[Dataset items]
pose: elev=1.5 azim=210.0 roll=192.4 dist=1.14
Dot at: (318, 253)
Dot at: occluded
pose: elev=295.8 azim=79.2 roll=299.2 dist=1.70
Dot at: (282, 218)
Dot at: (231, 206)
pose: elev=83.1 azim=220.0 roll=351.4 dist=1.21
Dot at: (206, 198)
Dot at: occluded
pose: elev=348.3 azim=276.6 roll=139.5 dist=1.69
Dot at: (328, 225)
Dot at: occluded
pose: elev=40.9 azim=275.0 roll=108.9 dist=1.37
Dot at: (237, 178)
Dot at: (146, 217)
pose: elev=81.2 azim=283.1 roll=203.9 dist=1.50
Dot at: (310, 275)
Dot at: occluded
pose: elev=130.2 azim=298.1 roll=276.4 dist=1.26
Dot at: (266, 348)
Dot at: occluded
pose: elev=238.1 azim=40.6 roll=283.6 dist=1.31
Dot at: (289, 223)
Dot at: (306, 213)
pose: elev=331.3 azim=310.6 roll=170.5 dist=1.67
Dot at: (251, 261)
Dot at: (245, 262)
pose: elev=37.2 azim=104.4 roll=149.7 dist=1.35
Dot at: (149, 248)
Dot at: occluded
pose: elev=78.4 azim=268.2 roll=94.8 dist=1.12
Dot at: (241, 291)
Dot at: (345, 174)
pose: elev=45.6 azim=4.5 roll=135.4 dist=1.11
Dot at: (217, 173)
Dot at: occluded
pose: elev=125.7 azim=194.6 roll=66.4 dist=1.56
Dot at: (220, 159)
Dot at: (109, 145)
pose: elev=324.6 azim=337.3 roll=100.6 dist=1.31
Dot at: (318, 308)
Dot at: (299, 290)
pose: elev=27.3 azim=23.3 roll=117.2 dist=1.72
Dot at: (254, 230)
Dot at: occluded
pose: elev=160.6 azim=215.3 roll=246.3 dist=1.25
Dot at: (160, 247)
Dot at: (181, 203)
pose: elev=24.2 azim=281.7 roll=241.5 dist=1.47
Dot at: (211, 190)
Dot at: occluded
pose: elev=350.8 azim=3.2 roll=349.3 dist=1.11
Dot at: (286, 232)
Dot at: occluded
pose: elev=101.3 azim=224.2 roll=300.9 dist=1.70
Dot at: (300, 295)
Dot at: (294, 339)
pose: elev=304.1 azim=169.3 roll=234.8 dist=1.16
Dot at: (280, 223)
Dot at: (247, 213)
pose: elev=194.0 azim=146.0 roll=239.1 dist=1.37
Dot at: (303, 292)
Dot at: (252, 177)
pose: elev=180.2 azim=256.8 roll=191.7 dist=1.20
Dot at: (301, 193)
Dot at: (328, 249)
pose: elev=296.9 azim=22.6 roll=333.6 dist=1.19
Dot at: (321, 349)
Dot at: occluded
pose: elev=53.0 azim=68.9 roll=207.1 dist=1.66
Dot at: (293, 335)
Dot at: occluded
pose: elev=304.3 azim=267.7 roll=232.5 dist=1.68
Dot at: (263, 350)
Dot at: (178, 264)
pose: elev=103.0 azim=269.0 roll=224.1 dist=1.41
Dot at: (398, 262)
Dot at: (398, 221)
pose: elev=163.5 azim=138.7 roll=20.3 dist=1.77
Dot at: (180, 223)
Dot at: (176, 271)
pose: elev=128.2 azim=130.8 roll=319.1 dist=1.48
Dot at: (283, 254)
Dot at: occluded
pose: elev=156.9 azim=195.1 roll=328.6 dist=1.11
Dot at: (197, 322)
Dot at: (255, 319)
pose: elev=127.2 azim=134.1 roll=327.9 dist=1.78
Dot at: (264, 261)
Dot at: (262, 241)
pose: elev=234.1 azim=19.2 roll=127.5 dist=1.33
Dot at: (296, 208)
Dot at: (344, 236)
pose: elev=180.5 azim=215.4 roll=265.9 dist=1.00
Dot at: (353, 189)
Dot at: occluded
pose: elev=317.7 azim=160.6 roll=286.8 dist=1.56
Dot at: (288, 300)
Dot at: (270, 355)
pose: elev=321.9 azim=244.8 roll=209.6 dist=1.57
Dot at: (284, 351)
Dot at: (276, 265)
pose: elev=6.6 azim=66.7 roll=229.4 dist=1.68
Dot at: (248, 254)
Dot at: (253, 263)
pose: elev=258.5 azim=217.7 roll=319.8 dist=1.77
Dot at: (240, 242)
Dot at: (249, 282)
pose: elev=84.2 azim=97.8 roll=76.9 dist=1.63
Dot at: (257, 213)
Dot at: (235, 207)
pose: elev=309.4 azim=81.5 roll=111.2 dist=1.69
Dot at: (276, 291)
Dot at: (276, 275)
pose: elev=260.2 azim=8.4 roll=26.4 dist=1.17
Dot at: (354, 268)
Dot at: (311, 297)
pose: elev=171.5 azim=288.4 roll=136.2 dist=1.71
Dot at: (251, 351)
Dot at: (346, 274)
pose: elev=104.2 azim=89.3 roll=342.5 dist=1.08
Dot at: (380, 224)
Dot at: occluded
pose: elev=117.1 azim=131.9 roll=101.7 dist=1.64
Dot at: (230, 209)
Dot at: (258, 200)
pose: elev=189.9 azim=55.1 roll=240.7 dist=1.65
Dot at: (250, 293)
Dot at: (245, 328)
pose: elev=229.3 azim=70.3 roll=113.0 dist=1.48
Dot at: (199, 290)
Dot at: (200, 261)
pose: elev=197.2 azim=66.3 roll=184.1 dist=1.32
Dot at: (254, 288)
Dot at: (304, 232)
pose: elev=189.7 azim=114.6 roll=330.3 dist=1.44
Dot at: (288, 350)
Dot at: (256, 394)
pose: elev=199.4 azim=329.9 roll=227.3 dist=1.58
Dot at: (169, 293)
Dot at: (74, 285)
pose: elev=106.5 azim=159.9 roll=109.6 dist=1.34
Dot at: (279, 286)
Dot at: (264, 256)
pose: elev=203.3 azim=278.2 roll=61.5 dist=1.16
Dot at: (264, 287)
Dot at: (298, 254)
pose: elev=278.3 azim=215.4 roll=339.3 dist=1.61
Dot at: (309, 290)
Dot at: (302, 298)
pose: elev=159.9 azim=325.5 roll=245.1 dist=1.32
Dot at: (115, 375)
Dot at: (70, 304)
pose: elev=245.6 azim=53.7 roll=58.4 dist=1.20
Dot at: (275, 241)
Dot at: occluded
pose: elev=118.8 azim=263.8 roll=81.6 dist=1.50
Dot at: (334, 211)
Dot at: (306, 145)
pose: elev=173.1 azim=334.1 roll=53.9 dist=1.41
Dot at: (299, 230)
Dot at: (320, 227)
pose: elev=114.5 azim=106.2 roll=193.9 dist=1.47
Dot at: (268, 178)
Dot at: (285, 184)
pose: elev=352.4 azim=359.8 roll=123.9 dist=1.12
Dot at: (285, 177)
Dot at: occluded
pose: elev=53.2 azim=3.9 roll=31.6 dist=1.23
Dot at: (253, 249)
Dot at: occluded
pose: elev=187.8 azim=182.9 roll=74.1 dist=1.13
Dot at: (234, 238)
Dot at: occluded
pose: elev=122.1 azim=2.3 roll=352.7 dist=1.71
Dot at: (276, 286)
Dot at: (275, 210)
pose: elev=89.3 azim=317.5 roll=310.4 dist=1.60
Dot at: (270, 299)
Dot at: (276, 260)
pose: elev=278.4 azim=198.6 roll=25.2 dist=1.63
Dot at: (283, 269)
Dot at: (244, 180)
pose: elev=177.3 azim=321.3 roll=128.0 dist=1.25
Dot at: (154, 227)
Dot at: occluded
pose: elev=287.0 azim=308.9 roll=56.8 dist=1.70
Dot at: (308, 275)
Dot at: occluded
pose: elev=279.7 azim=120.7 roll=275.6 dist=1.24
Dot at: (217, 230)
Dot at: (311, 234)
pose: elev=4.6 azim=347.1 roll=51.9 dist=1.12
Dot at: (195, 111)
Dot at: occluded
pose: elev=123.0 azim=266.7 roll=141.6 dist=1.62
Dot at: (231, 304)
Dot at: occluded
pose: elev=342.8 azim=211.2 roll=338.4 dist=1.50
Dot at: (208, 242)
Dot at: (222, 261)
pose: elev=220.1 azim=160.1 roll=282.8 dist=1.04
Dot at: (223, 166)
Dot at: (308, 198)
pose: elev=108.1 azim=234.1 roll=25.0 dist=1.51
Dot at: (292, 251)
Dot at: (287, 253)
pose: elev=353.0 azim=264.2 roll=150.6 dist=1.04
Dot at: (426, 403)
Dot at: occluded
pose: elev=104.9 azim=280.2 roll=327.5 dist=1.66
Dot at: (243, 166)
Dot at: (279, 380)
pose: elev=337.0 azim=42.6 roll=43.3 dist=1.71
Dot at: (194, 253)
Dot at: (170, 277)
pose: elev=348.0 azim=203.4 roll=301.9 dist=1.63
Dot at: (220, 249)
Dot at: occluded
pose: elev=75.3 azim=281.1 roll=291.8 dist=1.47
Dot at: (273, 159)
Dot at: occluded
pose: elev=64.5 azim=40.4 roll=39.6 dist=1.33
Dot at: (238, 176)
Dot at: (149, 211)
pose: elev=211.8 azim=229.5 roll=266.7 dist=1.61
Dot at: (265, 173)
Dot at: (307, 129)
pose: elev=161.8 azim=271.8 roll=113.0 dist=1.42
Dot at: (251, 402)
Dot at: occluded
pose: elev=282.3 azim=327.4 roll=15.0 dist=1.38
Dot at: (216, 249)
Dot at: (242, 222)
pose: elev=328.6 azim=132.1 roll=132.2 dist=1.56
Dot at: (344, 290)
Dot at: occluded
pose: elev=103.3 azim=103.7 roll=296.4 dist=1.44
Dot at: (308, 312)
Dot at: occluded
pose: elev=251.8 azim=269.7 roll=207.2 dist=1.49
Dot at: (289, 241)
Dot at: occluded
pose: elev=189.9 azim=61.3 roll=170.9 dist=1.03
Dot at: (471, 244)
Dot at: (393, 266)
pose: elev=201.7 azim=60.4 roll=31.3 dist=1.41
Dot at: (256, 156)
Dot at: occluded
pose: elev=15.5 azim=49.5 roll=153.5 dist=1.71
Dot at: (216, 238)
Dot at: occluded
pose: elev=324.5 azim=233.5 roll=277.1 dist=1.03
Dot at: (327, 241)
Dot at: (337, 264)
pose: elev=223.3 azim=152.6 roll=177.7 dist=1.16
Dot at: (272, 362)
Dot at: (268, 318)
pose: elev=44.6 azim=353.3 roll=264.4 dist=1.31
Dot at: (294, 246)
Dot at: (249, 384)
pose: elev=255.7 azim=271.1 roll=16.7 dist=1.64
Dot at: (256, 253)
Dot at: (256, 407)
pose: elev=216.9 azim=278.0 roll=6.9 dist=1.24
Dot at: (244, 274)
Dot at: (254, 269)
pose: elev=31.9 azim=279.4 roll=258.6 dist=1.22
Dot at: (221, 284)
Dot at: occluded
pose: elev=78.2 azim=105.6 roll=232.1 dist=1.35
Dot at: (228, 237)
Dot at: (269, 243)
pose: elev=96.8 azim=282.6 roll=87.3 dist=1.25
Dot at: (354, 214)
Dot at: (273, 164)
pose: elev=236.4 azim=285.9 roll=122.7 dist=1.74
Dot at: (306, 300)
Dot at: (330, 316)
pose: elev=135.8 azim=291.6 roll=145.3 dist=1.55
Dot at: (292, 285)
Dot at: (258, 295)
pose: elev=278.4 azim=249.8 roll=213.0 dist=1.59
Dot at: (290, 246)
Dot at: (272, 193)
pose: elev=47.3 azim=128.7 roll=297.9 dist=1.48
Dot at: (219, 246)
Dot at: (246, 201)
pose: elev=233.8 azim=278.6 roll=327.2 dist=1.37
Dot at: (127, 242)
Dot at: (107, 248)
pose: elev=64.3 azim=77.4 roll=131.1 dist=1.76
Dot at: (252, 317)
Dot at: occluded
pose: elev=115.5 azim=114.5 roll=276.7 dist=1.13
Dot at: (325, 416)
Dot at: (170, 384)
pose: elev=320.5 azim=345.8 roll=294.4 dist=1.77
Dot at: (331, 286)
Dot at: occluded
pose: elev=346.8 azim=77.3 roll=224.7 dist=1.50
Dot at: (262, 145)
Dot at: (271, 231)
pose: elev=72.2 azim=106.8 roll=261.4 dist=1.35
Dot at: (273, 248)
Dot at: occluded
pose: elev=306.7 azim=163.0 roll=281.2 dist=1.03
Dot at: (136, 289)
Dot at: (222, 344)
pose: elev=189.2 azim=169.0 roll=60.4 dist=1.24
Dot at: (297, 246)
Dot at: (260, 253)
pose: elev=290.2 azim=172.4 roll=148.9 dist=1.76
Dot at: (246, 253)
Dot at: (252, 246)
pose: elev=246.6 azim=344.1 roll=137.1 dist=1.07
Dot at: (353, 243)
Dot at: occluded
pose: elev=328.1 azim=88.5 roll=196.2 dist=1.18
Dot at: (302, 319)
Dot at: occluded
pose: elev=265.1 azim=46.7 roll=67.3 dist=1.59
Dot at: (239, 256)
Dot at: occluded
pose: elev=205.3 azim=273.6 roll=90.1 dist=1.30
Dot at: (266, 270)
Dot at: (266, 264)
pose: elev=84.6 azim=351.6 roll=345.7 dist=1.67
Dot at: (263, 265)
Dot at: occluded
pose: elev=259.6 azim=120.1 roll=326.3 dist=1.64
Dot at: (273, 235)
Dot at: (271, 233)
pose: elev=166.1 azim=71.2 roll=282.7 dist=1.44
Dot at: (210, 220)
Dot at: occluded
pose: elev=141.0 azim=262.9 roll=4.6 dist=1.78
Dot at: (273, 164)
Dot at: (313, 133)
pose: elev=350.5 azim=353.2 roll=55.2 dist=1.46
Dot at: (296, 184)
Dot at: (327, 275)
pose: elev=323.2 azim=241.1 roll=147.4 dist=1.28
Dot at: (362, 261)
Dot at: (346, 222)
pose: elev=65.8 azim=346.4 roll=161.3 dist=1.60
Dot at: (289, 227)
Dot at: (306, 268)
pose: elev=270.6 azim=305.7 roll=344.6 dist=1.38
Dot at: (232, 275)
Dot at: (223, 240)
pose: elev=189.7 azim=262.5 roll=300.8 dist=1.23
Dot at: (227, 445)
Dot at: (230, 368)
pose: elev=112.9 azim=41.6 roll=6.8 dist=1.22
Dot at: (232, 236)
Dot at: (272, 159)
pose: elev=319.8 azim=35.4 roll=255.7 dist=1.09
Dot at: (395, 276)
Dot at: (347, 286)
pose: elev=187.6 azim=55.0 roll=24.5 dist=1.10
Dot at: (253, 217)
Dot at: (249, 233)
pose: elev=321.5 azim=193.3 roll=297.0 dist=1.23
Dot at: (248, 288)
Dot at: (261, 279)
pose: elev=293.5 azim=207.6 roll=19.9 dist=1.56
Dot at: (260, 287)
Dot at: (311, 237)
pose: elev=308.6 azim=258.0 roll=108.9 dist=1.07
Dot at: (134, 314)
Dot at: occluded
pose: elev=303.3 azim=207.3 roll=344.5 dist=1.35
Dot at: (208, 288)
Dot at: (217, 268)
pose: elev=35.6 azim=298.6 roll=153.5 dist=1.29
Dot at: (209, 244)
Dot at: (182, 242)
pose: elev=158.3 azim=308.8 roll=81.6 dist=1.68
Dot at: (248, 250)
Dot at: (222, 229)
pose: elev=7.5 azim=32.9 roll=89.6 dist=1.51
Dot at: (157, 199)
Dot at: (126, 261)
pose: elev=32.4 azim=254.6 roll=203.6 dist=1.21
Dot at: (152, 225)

[WRITTEN INSTRUCTION] Copy the lines above word for word, starting at the line that contains "pose: elev=177.3 azim=321.3" and ending at the line that contains "Dot at: (149, 211)".

[COMPLETE ANSWER]
pose: elev=177.3 azim=321.3 roll=128.0 dist=1.25
Dot at: (154, 227)
Dot at: occluded
pose: elev=287.0 azim=308.9 roll=56.8 dist=1.70
Dot at: (308, 275)
Dot at: occluded
pose: elev=279.7 azim=120.7 roll=275.6 dist=1.24
Dot at: (217, 230)
Dot at: (311, 234)
pose: elev=4.6 azim=347.1 roll=51.9 dist=1.12
Dot at: (195, 111)
Dot at: occluded
pose: elev=123.0 azim=266.7 roll=141.6 dist=1.62
Dot at: (231, 304)
Dot at: occluded
pose: elev=342.8 azim=211.2 roll=338.4 dist=1.50
Dot at: (208, 242)
Dot at: (222, 261)
pose: elev=220.1 azim=160.1 roll=282.8 dist=1.04
Dot at: (223, 166)
Dot at: (308, 198)
pose: elev=108.1 azim=234.1 roll=25.0 dist=1.51
Dot at: (292, 251)
Dot at: (287, 253)
pose: elev=353.0 azim=264.2 roll=150.6 dist=1.04
Dot at: (426, 403)
Dot at: occluded
pose: elev=104.9 azim=280.2 roll=327.5 dist=1.66
Dot at: (243, 166)
Dot at: (279, 380)
pose: elev=337.0 azim=42.6 roll=43.3 dist=1.71
Dot at: (194, 253)
Dot at: (170, 277)
pose: elev=348.0 azim=203.4 roll=301.9 dist=1.63
Dot at: (220, 249)
Dot at: occluded
pose: elev=75.3 azim=281.1 roll=291.8 dist=1.47
Dot at: (273, 159)
Dot at: occluded
pose: elev=64.5 azim=40.4 roll=39.6 dist=1.33
Dot at: (238, 176)
Dot at: (149, 211)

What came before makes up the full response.